Красноармейцы-конармейцы. Митрофан Греков. В отряд к Буденному. 1923. ГТГ |
Так или иначе, Бабель остался в Советском Союзе, хотя многажды мог сбежать. В 1927–1928 и в 1932–1933 годах он жил во Франции, Бельгии, Италии. Последнюю поездку за границу совершил в 1935‑м, на антифашистский конгресс писателей. А в мае 1939‑го на даче в Переделкине его арестовали по обвинению в «антисоветской заговорщической террористической деятельности» и шпионаже. Изъяли 15 папок с рукописями, 11 записных книжек, 7 блокнотов с записями. И писатель, и рукописи бесследно пропали.
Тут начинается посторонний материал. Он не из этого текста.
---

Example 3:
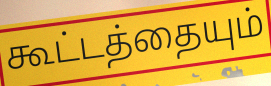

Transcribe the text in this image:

கூட்டத்தையும்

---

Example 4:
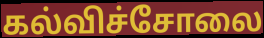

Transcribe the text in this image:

கல்விச்சோலை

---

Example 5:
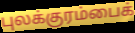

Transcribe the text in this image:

புலக்குரம்பைக்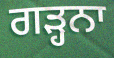
ਗੜ੍ਹਨਾ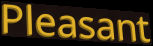
Pleasant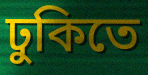
ঢুকিতে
И то, и другое – очередное преступление эпохи, которое кое-как компенсировали посмертной реабилитацией в 1954 году. В 1957‑м вышла его книжка «Избранное» с предисловием Ильи Эренбурга. Но трагедия осталась трагедией.
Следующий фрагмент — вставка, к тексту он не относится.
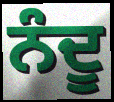
ਨੰਦੂ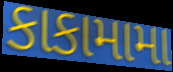
કાકામામાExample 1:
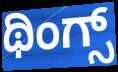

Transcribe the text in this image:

ಥಿಂಗ್ಸ್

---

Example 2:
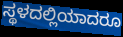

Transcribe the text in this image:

ಸ್ಥಳದಲ್ಲಿಯಾದರೂ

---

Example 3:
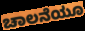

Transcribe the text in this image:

ಚಾಲನೆಯೂ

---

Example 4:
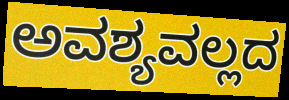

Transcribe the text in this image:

ಅವಶ್ಯವಲ್ಲದ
Кстати, литературный путь Бабеля тоже начинался с инсинуаций и госрепрессий. В 1916‑м он приехал в Петроград учиться (как еврей он мог попасть в столицу только под этим соусом, только в качестве студента). Познакомился с Горьким, который напечатал в своей «Летописи» его первые рассказы «Элья Исаакович и Маргарита Прокофьевна» и «Мама, Римма и Алла». За них Бабеля собирались судить по трем статьям – за порнографию, за кощунство и за покушение на ниспровержение существующего строя. Увы, весьма актуально сейчас звучащие статьи. Помешала судебной расправе революция 1917 года.
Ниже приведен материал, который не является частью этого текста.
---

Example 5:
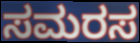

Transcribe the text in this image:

ಸಮರಸ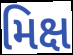
મિક્ષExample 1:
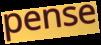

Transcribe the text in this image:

pense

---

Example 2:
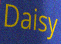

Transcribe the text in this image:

Daisy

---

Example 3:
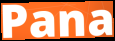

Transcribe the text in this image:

Pana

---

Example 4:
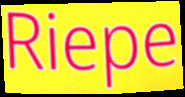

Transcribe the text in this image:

Riepe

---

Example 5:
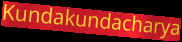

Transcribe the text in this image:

KundakundacharyaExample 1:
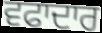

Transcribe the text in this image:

ਵਫਾਦਾਰ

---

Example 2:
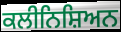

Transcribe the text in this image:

ਕਲੀਨਿਸ਼ਿਅਨ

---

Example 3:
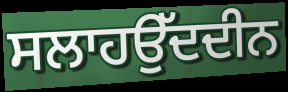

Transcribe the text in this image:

ਸਲਾਹਉੱਦਦੀਨ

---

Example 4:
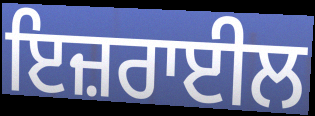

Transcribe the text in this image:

ਇਜ਼ਰਾਈਲ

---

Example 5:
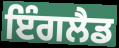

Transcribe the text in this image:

ਇੰਗਲੈਡ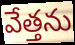
వేత్తను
Проститутки стоили недорого. Но для евреев – дороже. Эгон Шиле. Любовники. 1912. Музей Леопольда, Вена |
«Она взасос поцеловала его в седеющую щеку.
– Э, – снова поморщился Гершкович, – я устал, хочу уснуть.
Проститутка встала. Лицо у нее сделалось скверное.
– Ты еврей?
Он посмотрел на нее через очки и ответил:
– Нет.
– Папашка, – медленно промолвила проститутка, – это будет стоить десятку.
Он поднялся и пошел к двери.
– Пятерку, – сказала женщина.
Гершкович вернулся.
– Постели мне, – устало сказал еврей, снял пиджак и осмотрелся, куда его повесить. – Как тебя зовут?
– Маргарита.
– Перемени простыню, Маргарита.
Кровать была широкая, с мягкой периной.
Гершкович стал медленно раздеваться, снял белые носки, расправил вспотевшие пальцы на ногах, запер дверь на ключ, положил его под подушку и лег. Маргарита, позевывая, неторопливо сняла платье, скосив глаза, выдавила прыщик на плече и стала заплетать на ночь жиденькую косичку.
– Как тебя зовут, папашка?
– Эли, Элья Исаакович.
– Торгуешь?
– Наша торговля… – неопределенно ответил Гершкович.
Маргарита задула ночник и легла…
– Нивроко, – сказал Гершкович. – Откормилась.
Скоро они заснули».
Словечко «нивроко» в Одессе означало нечто вроде «тьфу‑тьфу, чтобы не сглазить». А самого Бабеля, к сожалению, сглазили. В январе 1940-го его расстреляли.